──────── Source passage ────────

Diversity, Equity, & Inclusion

Diversity Matters

At the College of Social Science, we believe that the quality of our academic programs, learning, and work environments, depends upon our capacity to uphold the principles of diversity, equity, and inclusion. We strive to cultivate an inclusive and welcoming college environment that celebrates a diversity of people, ideas, and perspectives.

MSU Sociology Issues A Call to Action

June 19, 2020

A Call to Action

We are appalled at the recent wave of police brutality and police-involved killings of Black people across our country.  We know these are not a new occurrence.  We also know that the violence visited on Black and Brown people at the hands of police is but one form of a pervasive structural violence that threatens their economic livelihoods, social well-being, and physical and mental health.

We are heartened and invigorated by the power of organized protests against police brutality and systemic racism in our country.  We proclaim our solidarity with Black and Brown people who have long been fighting against institutional discrimination, violence, and oppression.  Yet, we know that words—however strong and profound—ring hollow without bold, ethical action.

As such, we direct our sociological lens to our own department, recognizing that we must be better leaders, mentors, teachers, colleagues, and allies to our Black and Brown faculty, staff, and students.  In the near future, we will display here those changes that we will make to our department’s culture, norms, policies, and practices.  We ask you to hold us accountable not for our words but for the impacts of our actions.


MSU Sociology Faculty, Staff, and Graduate Students

College of Social Science's Diversity Champions of Sociology

Assistant Professor stef shuster, a College Diversity Champion, was featured in this video put out by the American Sociological Association:





Meet the Dean's Research Associates in Sociology

Rebecca Karam

I am a doctoral candidate at the City University of New York-Graduate Center in the Department of Sociology. My work examines how ethnic and racial minorities navigate their place in America’s racial hierarchy while accounting for the increasingly salient role of religious identity in these processes. My dissertation project is entitled “Making Muslim Americans: Parenting Practices, Parochial Schools, and the Transmission of Faith Across Generations in Metropolitan Detroit.” This ethnographic and interview-based project examines the intergenerational transmission of religion and parenting strategies among second-generation Muslim American adults. Despite Islam being widely stigmatized in contemporary America, I find patterns of upper-middle-class Muslim Americans assimilating socioeconomically without losing their religious identity. In 2019, I was awarded the Eastern Sociological Society’s Candace Rogers award for my paper "Becoming American by Becoming Muslim," later published in Ethnic and Racial Studies. I have authored a forthcoming chapter in Arab Detroit which explores suburban parenting styles among American born Arab Muslims. I currently serve as a board member and web coordinator for Arab American Studies Association.

────────

[Tasks to carry out]:
a – Count the lines in the listing below that contain the string "True", matching case exactly. Give only the number.
b – Carry on writing the sociology department's diversity page from the point where it stops.

──────── Given records ────────

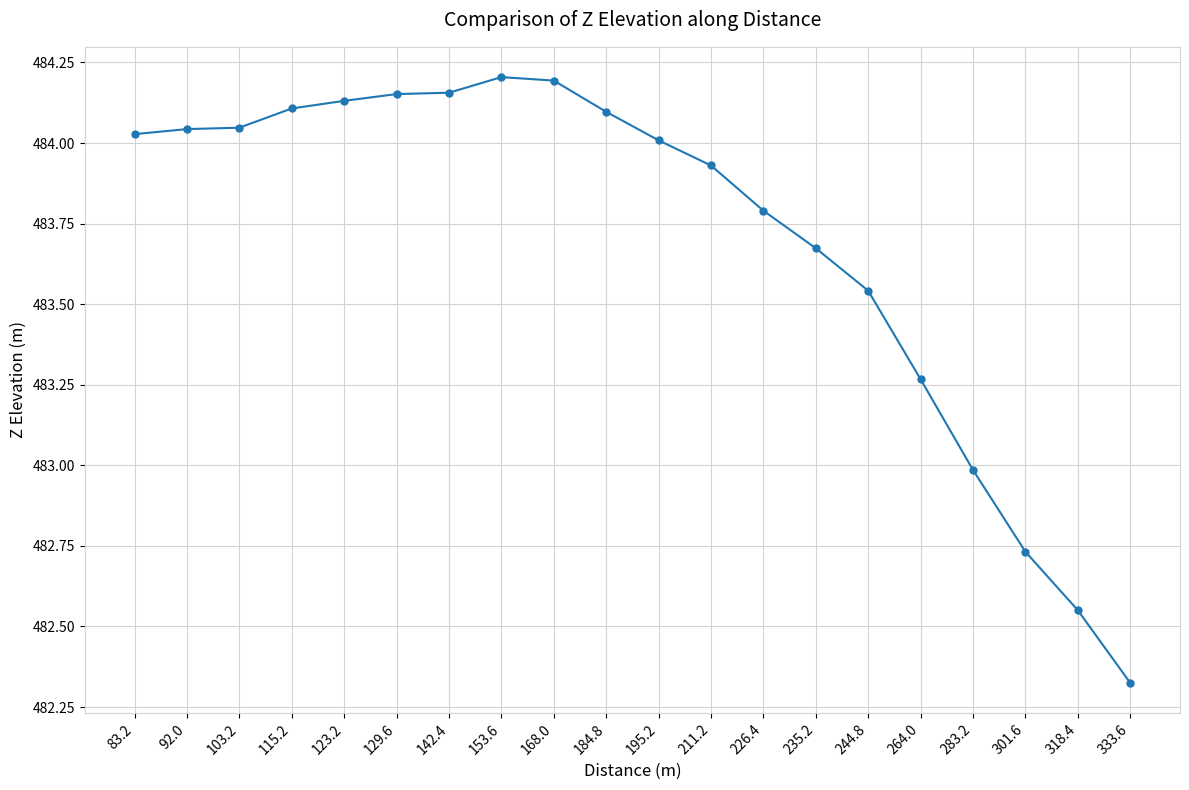

Does the chart have visible grid lines?

Yes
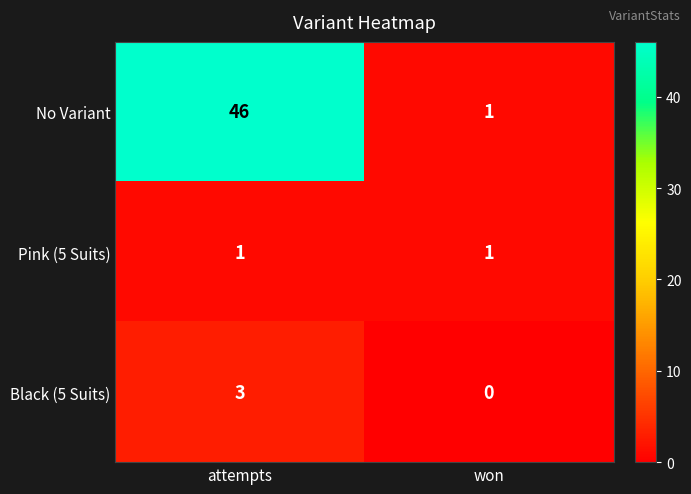

The value of Black (5 Suits) at attempts is 3. True or false?

True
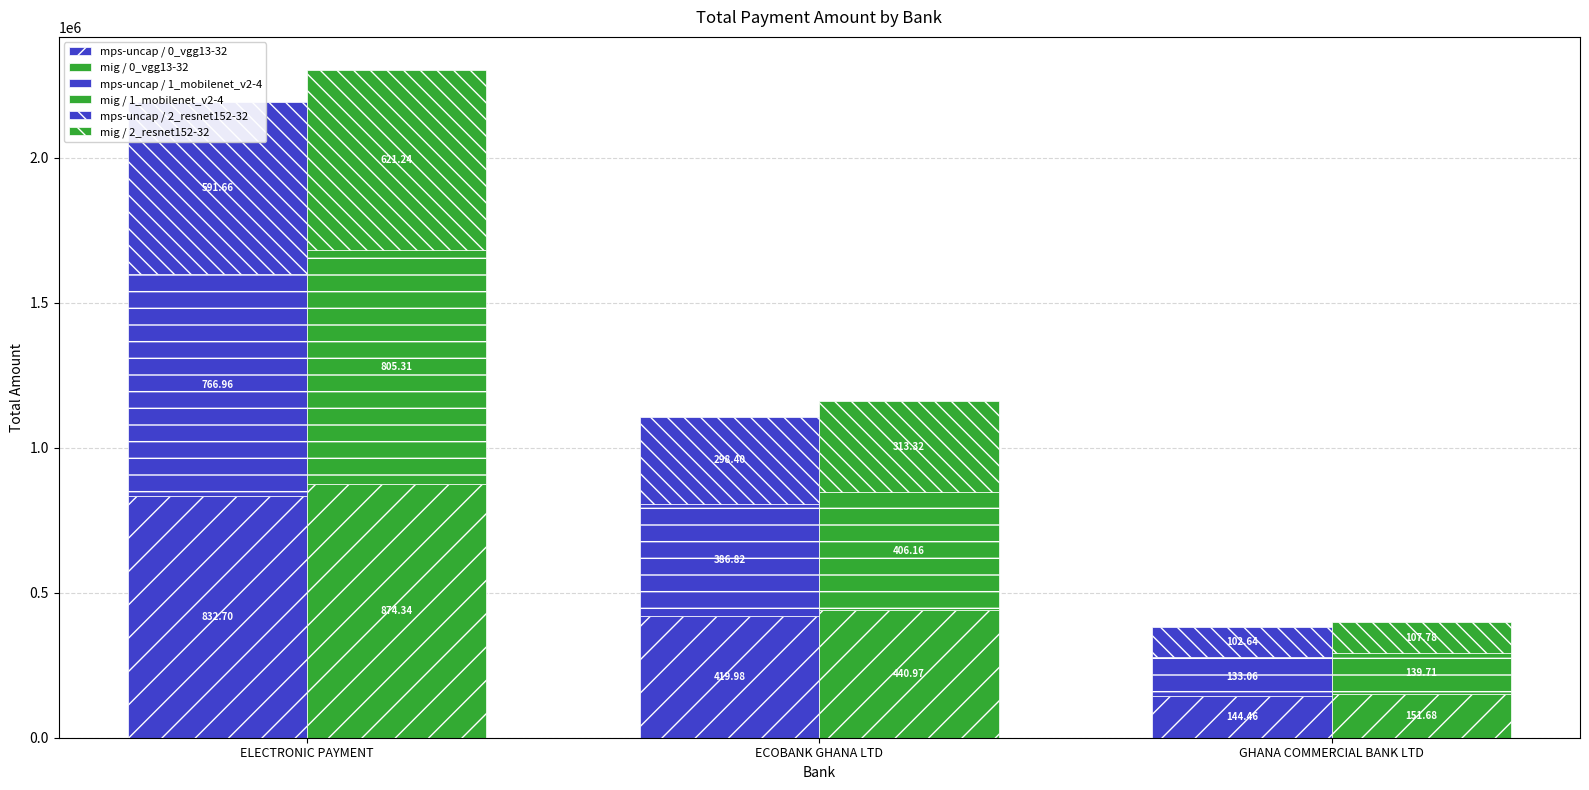

Where does the mig / 0_vgg13-32 series first go above 440974?

ELECTRONIC PAYMENT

────────

[Written responses]:
a – 2

b –
Reason for Applying

I applied to the College of Social Science Dean’s Research Associate Program at Michigan State University because I am impressed by the institution's dedication to fostering diversity, equity, and inclusion in the academy. As an Arab American woman and first-generation college graduate, I am sensitive to these issues and I look forward to growing as a more effective educator, researcher, and scholar within this scholarly environment. 

Monique D. A. Kelly

I am currently a PhD candidate in the Sociology Department at the University of California Irvine (UCI) and my research broadly focuses on racial and ethnic identities, attitudes, and inequality, as well as on immigration processes connected to those social dynamics. More specifically, my dissertation, “Jamaican Ethnic Oneness: Race, Colorism, and Inequality,” analyzes racial and skin color stratification in Jamaica, the impact of an ideology of racial mixing on Jamaican’s explanation for that inequality, and racial and nation-based identification. A chapter of my dissertation is published in Social Identities: Journal for the Study of Race, Nation and Culture, with others currently under review. My post-dissertation research agenda will continue to investigate race, colorism, stratification, and inequality comparatively within the black Diaspora.

Reason for Applying

I applied to the College of Social Science (CSS) Dean’s Research Associate Program at Michigan State University, because: (1) the program has a strong reputation for being inclusive and striving for excellence among students and faculty, (2) the intentions of the faculty to produce well-rounded research strongly appealed to me, and (3) as the goal of the position is to transition into tenure-system positions at MSU, this demonstrated to me the commitment of the College to meet its aim of supporting and advancing diversity and equity in academia. By providing the opportunity for recipients to become a part of the academic community at the professorial level, the faculty are sending the message that this is a welcoming and progressive community. I expect to gain the time and support to build my research portfolio as well as to be mentored through my research and teaching pedagogy as I engage in the broader sociological community by challenging theoretical paradigms of race.

Additional Resources

  • Scholarly/Academic Suggested Readings
    • Abramovich, Alex, & Shelton, Jama. (Eds.). (2017). Where am I going to go?: Intersectional approaches to ending LGBTQ2S youth homelessness in Canada & the US. Canadian Observatory on Homelessness Press.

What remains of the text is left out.